**RECORDS PROVIDED:**
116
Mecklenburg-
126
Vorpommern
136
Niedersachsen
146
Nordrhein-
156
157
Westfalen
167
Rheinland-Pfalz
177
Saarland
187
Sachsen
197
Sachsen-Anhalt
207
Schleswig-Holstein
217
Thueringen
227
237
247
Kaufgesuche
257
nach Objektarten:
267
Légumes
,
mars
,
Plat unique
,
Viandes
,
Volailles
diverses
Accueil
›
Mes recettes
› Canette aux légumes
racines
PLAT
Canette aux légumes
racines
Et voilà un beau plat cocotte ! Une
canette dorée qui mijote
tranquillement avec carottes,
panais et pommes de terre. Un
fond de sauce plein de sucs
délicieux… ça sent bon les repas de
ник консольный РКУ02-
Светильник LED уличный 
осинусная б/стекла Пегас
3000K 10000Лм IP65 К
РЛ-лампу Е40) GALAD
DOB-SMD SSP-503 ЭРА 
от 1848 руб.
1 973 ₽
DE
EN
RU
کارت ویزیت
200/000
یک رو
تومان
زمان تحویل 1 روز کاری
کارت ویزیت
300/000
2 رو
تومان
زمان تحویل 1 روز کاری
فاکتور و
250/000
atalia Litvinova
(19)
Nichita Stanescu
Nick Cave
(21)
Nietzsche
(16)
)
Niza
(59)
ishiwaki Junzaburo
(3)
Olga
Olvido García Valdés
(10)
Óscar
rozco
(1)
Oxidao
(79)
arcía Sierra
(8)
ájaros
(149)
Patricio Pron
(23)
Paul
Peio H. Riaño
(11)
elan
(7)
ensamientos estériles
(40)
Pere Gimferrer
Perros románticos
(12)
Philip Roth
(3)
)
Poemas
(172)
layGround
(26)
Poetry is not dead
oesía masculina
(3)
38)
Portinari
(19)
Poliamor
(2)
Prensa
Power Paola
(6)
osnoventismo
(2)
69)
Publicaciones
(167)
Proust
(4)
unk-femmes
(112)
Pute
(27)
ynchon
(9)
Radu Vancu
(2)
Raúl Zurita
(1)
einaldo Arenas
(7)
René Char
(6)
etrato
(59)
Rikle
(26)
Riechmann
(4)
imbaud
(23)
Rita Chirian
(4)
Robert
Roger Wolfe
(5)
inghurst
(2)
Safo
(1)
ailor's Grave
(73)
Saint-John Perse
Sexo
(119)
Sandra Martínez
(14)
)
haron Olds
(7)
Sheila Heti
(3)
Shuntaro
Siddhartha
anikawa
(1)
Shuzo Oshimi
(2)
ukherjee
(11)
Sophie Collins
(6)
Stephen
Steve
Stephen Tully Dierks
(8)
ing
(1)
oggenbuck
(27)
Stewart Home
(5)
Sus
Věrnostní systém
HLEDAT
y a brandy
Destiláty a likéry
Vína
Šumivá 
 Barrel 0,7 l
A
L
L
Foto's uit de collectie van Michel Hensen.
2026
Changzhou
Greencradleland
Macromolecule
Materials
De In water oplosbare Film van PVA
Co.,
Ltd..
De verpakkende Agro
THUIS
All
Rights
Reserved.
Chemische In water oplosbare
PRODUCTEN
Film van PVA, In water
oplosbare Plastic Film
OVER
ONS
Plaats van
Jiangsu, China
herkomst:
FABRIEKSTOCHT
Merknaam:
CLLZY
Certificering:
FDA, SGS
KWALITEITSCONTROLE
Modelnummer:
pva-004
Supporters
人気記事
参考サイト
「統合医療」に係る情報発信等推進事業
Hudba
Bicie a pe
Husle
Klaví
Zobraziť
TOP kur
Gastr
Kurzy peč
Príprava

**PROBLEM TO SOLVE:** Reproduce every line of the rows above character for character, keeping their original order and line breaks.

**ANSWER AREA:**
116
Mecklenburg-
126
Vorpommern
136
Niedersachsen
146
Nordrhein-
156
157
Westfalen
167
Rheinland-Pfalz
177
Saarland
187
Sachsen
197
Sachsen-Anhalt
207
Schleswig-Holstein
217
Thueringen
227
237
247
Kaufgesuche
257
nach Objektarten:
267
Légumes
,
mars
,
Plat unique
,
Viandes
,
Volailles
diverses
Accueil
›
Mes recettes
› Canette aux légumes
racines
PLAT
Canette aux légumes
racines
Et voilà un beau plat cocotte ! Une
canette dorée qui mijote
tranquillement avec carottes,
panais et pommes de terre. Un
fond de sauce plein de sucs
délicieux… ça sent bon les repas de
ник консольный РКУ02-
Светильник LED уличный 
осинусная б/стекла Пегас
3000K 10000Лм IP65 К
РЛ-лампу Е40) GALAD
DOB-SMD SSP-503 ЭРА 
от 1848 руб.
1 973 ₽
DE
EN
RU
کارت ویزیت
200/000
یک رو
تومان
زمان تحویل 1 روز کاری
کارت ویزیت
300/000
2 رو
تومان
زمان تحویل 1 روز کاری
فاکتور و
250/000
atalia Litvinova
(19)
Nichita Stanescu
Nick Cave
(21)
Nietzsche
(16)
)
Niza
(59)
ishiwaki Junzaburo
(3)
Olga
Olvido García Valdés
(10)
Óscar
rozco
(1)
Oxidao
(79)
arcía Sierra
(8)
ájaros
(149)
Patricio Pron
(23)
Paul
Peio H. Riaño
(11)
elan
(7)
ensamientos estériles
(40)
Pere Gimferrer
Perros románticos
(12)
Philip Roth
(3)
)
Poemas
(172)
layGround
(26)
Poetry is not dead
oesía masculina
(3)
38)
Portinari
(19)
Poliamor
(2)
Prensa
Power Paola
(6)
osnoventismo
(2)
69)
Publicaciones
(167)
Proust
(4)
unk-femmes
(112)
Pute
(27)
ynchon
(9)
Radu Vancu
(2)
Raúl Zurita
(1)
einaldo Arenas
(7)
René Char
(6)
etrato
(59)
Rikle
(26)
Riechmann
(4)
imbaud
(23)
Rita Chirian
(4)
Robert
Roger Wolfe
(5)
inghurst
(2)
Safo
(1)
ailor's Grave
(73)
Saint-John Perse
Sexo
(119)
Sandra Martínez
(14)
)
haron Olds
(7)
Sheila Heti
(3)
Shuntaro
Siddhartha
anikawa
(1)
Shuzo Oshimi
(2)
ukherjee
(11)
Sophie Collins
(6)
Stephen
Steve
Stephen Tully Dierks
(8)
ing
(1)
oggenbuck
(27)
Stewart Home
(5)
Sus
Věrnostní systém
HLEDAT
y a brandy
Destiláty a likéry
Vína
Šumivá 
 Barrel 0,7 l
A
L
L
Foto's uit de collectie van Michel Hensen.
2026
Changzhou
Greencradleland
Macromolecule
Materials
De In water oplosbare Film van PVA
Co.,
Ltd..
De verpakkende Agro
THUIS
All
Rights
Reserved.
Chemische In water oplosbare
PRODUCTEN
Film van PVA, In water
oplosbare Plastic Film
OVER
ONS
Plaats van
Jiangsu, China
herkomst:
FABRIEKSTOCHT
Merknaam:
CLLZY
Certificering:
FDA, SGS
KWALITEITSCONTROLE
Modelnummer:
pva-004
Supporters
人気記事
参考サイト
「統合医療」に係る情報発信等推進事業
Hudba
Bicie a pe
Husle
Klaví
Zobraziť
TOP kur
Gastr
Kurzy peč
Príprava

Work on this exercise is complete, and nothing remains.